EXTRAIT
▬▬▬

Cancer, à chacun son heure de traitement

[03 décembre 2013 - 14h54] [mis à jour le 19 décembre 2013 à 14h59]
© Phovoir

La chronothérapie des cancers, vous connaissez ? Il s’agit en fait d’administrer les traitements à une heure optimale. L’efficacité des médicaments anticancéreux pourrait ainsi doubler, et leur toxicité diminuer selon l’heure d’administration. C’est ce que viennent de montrer les auteurs d’une étude internationale dont les conclusions ont été publiées dans la revue Cancer Research.

« Le métabolisme de l’organisme est rythmé sur 24 heures par l’horloge circadienne » expliquent  les auteurs de ce travail, coordonnée par l’INSERM, le CNRS et l’université Paris-Sud. « De ce fait, à certains moments précis de la journée ou de la nuit, un médicament donné peut s’avérer plus toxique pour les cellules cancéreuses et moins agressif pour les cellules saines. »

▬▬▬

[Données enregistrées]
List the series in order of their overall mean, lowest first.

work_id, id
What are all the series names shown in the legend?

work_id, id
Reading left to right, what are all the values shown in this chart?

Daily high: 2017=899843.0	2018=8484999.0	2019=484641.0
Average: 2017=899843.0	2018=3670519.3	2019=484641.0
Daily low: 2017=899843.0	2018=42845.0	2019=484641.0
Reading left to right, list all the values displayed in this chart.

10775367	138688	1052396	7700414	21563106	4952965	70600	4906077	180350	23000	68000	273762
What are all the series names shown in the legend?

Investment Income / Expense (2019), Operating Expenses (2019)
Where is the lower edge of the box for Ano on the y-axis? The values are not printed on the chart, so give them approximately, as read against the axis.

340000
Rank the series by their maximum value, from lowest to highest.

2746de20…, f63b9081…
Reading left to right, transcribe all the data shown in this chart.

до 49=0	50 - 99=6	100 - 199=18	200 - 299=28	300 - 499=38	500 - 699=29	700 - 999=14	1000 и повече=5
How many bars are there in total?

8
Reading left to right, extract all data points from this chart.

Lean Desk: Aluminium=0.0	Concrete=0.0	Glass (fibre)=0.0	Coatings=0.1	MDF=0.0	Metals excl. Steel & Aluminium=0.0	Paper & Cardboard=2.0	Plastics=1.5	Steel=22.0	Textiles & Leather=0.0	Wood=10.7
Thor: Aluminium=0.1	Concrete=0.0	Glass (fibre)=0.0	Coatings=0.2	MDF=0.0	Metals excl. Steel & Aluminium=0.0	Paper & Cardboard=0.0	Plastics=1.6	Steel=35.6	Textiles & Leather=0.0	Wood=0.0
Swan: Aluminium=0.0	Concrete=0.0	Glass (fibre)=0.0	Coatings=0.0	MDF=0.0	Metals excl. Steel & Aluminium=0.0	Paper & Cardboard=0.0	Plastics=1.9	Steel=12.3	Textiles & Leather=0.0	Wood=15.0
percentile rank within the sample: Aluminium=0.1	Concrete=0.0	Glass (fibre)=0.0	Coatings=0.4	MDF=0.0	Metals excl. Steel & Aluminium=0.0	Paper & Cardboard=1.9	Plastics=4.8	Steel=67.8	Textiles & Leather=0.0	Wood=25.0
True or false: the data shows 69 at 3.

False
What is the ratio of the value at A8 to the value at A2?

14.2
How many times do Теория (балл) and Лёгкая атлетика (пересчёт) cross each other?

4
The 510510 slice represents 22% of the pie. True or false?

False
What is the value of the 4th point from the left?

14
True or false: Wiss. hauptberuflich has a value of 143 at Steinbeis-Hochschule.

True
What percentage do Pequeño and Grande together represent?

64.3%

▬▬▬

LISTE DES TÂCHES
1. D'après l'article sur la chronothérapie des cancers, dans quelle revue les conclusions de l'étude internationale ont-elles été publiées ?
2. Recopiez sans rien changer tout le passage de l'article sur la chronothérapie, de « Cancer, à chacun » jusqu'à « revue Cancer Research. ».
3. Poursuivez l'article sur la chronothérapie des cancers à partir de sa dernière phrase.

RÉPONSES ATTENDUES
1. Dans la revue Cancer Research.

2.
Cancer, à chacun son heure de traitement

[03 décembre 2013 - 14h54] [mis à jour le 19 décembre 2013 à 14h59]
© Phovoir

La chronothérapie des cancers, vous connaissez ? Il s’agit en fait d’administrer les traitements à une heure optimale. L’efficacité des médicaments anticancéreux pourrait ainsi doubler, et leur toxicité diminuer selon l’heure d’administration. C’est ce que viennent de montrer les auteurs d’une étude internationale dont les conclusions ont été publiées dans la revue Cancer Research.

3.
Bien entendu, les rythmes biologiques peuvent changer d’un individu à l’autre. « Pour 50% des patients l’heure optimale est la même, les 50% restants sont soit en avance soit en retard sur cette heure. » Pour comprendre les facteurs qui jouent sur ces différences dans les rythmes biologiques, les équipes du chronothérapeute Francis Lévi ont étudié la toxicité de l’irinotécan. Ce un médicament est très utilisé dans le traitement du cancer du côlon et du pancréas. Ils ont ainsi observé sur des souris que l’heure de meilleure tolérance au traitement variait jusqu’à 8  heures d’un groupe de rongeurs à l’autre, selon leur sexe et leur patrimoine génétique.

Grâce à un modèle mathématique complexe (en mesurant l’expression de 27 gènes dans le foie et le côlon au cours des 24 heures) les chercheurs ont pu prédire précisément l’heure à laquelle l’irinotécan est le moins toxique. Ils souhaitent à présent valider ce modèle pour d’autres chimiothérapies.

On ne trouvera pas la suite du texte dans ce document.